В конце концов Больхен понял, что игра проиграна. К тому же он потерял серьезное преимущество – внезапность. Береговую батарею никак не удавалось подавить, а под ее огнем нечего было и думать подойти к берегу для высадки десанта. Линкор уже получил от нее несколько попаданий, и на корме возник пожар. Вдобавок могли появиться советские бомбардировщики, с которыми бесполезно было тягаться в скорости…
Запись в вахтенном журнале «Шеера»: «В 1.38 (время на линкоре считали по нарвикскому) огонь был окончательно прекращен и крейсер, развив скорость до 26 узлов, ушел в северо-западном направлении».
Точнее говоря, сбежал. Операция «Вундерланд» с треском провалилась, и репутация Больхена оказалась изрядно подмоченной – командование не скрывало неудовольствия.
На материке тогда никто еще не знал, что девятнадцать человек попали в плен, а двадцатый, один-единственный, плена избежал. Считали, что погибли все до одного. Поэтому семьям всех членов экипажа «Сибирякова», начиная с Качаравы, ушли «похоронки»…
Двадцатым был кочегар Павел Вавилов, один из троих моряков, которые оказались отрезаны огнем от шлюпок и попрыгали в воду. Двоих утянула на дно воронка, возникшая, когда ледокол утонул, Вавилов смог вынырнуть. На катере его не заметили – в том месте, где погрузился «Сибиряков», еще горел на воде бензин – и ушли с пленными к линкору. Вавилов взобрался в опустевшую шлюпку и, гребя доской, добрался до расположенного неподалеку острова Белуха. Впрочем, «остров» – слишком громко сказано: крохотный островок, едва ли не торчащая из моря скала.
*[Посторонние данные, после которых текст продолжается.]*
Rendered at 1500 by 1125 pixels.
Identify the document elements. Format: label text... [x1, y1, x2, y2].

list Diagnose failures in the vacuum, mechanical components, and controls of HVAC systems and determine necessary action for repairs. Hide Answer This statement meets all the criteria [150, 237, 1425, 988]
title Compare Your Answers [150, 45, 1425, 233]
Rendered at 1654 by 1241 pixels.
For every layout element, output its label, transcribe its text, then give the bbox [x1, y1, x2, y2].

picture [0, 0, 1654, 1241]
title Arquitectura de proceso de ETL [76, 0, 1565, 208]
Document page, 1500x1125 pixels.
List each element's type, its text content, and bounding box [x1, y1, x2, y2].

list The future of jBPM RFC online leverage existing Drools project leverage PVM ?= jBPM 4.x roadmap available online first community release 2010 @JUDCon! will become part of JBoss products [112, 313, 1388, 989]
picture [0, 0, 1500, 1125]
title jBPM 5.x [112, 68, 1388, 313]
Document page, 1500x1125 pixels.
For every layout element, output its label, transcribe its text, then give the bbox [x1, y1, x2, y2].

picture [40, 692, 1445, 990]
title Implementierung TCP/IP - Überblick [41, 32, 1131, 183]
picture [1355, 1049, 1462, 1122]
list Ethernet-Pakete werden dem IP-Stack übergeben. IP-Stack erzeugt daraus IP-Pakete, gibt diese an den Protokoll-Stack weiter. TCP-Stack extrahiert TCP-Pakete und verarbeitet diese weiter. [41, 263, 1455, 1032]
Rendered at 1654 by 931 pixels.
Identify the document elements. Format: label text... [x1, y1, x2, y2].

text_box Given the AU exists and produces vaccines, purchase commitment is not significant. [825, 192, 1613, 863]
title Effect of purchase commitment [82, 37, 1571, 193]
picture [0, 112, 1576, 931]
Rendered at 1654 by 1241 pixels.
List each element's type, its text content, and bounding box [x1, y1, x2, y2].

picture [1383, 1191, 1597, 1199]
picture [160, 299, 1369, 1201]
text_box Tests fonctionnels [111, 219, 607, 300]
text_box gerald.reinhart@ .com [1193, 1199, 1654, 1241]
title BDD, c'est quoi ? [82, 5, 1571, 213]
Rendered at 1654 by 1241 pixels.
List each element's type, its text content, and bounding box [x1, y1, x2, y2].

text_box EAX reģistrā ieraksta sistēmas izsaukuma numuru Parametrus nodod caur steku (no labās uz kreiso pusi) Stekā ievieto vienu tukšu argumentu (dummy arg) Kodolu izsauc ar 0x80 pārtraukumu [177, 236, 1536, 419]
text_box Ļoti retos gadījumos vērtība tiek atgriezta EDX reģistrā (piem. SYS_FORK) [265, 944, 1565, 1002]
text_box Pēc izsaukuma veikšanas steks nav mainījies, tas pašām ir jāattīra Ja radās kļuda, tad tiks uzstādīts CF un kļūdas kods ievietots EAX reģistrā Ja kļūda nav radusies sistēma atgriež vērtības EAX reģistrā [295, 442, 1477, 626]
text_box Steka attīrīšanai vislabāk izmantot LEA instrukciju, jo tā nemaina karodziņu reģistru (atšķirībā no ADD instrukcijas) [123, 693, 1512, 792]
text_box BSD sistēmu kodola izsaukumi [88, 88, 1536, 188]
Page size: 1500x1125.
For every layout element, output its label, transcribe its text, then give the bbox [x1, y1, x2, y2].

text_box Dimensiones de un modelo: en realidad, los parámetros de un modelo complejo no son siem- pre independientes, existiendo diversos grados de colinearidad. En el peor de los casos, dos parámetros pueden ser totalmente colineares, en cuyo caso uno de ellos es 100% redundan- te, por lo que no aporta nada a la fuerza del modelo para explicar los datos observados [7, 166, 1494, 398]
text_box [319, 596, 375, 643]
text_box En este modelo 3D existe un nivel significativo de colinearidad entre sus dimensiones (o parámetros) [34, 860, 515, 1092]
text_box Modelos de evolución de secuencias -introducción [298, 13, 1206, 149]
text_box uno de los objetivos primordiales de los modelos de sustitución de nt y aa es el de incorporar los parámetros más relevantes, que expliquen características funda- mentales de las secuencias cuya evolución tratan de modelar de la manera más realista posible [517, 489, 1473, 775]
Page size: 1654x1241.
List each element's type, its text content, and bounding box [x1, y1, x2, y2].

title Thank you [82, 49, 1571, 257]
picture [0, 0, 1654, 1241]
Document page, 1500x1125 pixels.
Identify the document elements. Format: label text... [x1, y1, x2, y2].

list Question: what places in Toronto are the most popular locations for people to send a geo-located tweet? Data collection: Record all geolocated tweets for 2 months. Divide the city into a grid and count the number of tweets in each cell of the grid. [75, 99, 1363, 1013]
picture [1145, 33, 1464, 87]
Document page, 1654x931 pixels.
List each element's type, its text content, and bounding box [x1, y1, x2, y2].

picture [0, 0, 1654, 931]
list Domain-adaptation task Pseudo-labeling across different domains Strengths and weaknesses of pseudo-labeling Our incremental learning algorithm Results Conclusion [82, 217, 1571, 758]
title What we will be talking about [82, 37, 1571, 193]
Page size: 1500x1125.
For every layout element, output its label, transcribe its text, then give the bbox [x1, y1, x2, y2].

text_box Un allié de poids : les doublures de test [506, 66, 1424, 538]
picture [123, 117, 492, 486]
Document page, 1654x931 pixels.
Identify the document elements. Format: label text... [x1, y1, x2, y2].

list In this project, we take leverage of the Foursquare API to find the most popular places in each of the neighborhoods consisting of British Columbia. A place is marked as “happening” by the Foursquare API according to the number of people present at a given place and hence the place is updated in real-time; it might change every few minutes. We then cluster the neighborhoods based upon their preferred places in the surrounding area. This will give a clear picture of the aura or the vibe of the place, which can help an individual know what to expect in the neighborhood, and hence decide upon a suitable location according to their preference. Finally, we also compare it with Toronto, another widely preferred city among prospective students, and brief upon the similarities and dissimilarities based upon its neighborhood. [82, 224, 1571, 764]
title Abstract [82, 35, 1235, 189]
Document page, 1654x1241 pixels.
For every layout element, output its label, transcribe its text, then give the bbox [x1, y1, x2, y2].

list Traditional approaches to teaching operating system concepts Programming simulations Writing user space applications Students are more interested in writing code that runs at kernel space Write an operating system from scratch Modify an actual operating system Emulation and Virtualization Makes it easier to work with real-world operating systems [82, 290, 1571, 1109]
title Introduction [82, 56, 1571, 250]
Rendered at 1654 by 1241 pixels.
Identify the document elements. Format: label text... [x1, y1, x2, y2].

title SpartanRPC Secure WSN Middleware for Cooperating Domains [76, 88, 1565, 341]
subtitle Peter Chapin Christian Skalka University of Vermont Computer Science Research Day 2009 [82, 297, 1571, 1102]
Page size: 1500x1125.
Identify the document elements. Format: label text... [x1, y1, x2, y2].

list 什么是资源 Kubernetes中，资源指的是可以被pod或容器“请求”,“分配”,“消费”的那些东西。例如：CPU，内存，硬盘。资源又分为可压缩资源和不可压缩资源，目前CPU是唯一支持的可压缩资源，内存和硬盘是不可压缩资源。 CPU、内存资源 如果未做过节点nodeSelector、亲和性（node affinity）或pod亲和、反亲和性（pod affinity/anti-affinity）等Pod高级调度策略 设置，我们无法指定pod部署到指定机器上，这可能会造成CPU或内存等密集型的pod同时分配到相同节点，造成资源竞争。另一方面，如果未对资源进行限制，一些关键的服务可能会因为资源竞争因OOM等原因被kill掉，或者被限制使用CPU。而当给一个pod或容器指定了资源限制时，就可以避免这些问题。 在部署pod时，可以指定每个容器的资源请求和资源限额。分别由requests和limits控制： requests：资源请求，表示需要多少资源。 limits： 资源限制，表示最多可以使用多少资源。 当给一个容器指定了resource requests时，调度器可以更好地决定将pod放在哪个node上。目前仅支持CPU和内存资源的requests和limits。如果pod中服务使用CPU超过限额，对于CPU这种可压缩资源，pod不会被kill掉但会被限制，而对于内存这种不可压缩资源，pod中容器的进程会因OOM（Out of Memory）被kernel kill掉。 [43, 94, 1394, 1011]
Там кочегар и прожил тридцать шесть дней, продержавшись на трех пачках галет и прибитом волнами к берегу мешке с отрубями. Да еще (нашелся коробок спичек в кармане) варил в найденном в шлюпке ведре порезанный на клочки кожаный ремень. Потом его заметили с проходящего парохода. Шлюпку спустить не смогли, на море было сильное волнение, но завернули в Диксон и сообщили о «Робинзоне». В Диксоне поняли сразу: это может быть только кто-то из сибиряковцев. Высланный к островку гидросамолет приводниться из-за волнения не смог, но сбросил спальный мешок, теплую одежду, продукты. Еще через три дня, когда волнение улеглось, самолет снял Вавилова с островка.
Попавшие в плен сибиряковцы прошли несколько концлагерей, Качарава отпустил окладистую бороду и теперь гораздо больше походил на профессора. Правда, в самом начале сорок третьего немцы все же дознались, кто он такой. Их собственной заслуги в этом не было. В барак к сибиряковцам перевели нескольких пленных гражданских моряков. Один из них видел в Архангельске Качараву и прекрасно знал, кто он такой на самом деле. И оказался стукачом… Качараву охранники увели из барака в тот же вечер – а ночью сибиряковцы, понявшие, что к чему, аккуратно и без всякого шума стукача задушили…
Для Качаравы все обошлось. Его даже не допрашивали – не те настали времена. На Восточном фронте уже сдались в плен в Сталинграде остатки армии фельдмаршала Паулюса во главе с ним самим. На Западе союзные флоты и бомбардировщики лупили кригсмарине в хвост и в гриву. Никто у немцев уже не думал о каких бы то ни было операциях в Арктике. Капитана всего-навсего перевели в офицерский барак. Немцы были великими аккуратистами: офицер должен сидеть с офицерами, и точка.
Семеро сибиряковцев в немецких концлагерях погибли. Остальные, в том числе и Качарава, выжили и вернулись на Родину. Никаким репрессиям они не подверглись. Во времена перестройки, не к ночи будь помянута, кто-то из демократических придурков пустил в широкий оборот байку, будто всех поголовно вернувшихся из плена эшелонами отправляли в ГУЛАГ.
Вздор, конечно. Есть точная статистика. После немецкой за советскую колючую проволоку попали пять с лишним процентов из возвратившихся из плена. Еще пять с лишним процентов, после проверки, тоже попали в ГУЛАГ – но в качестве не заключенных, а охранников, в конвойные войска НКВД. Майор Гаврилов, один из организаторов обороны Брестской крепости, после плена стал начальником сибирского лагеря для военнопленных японцев.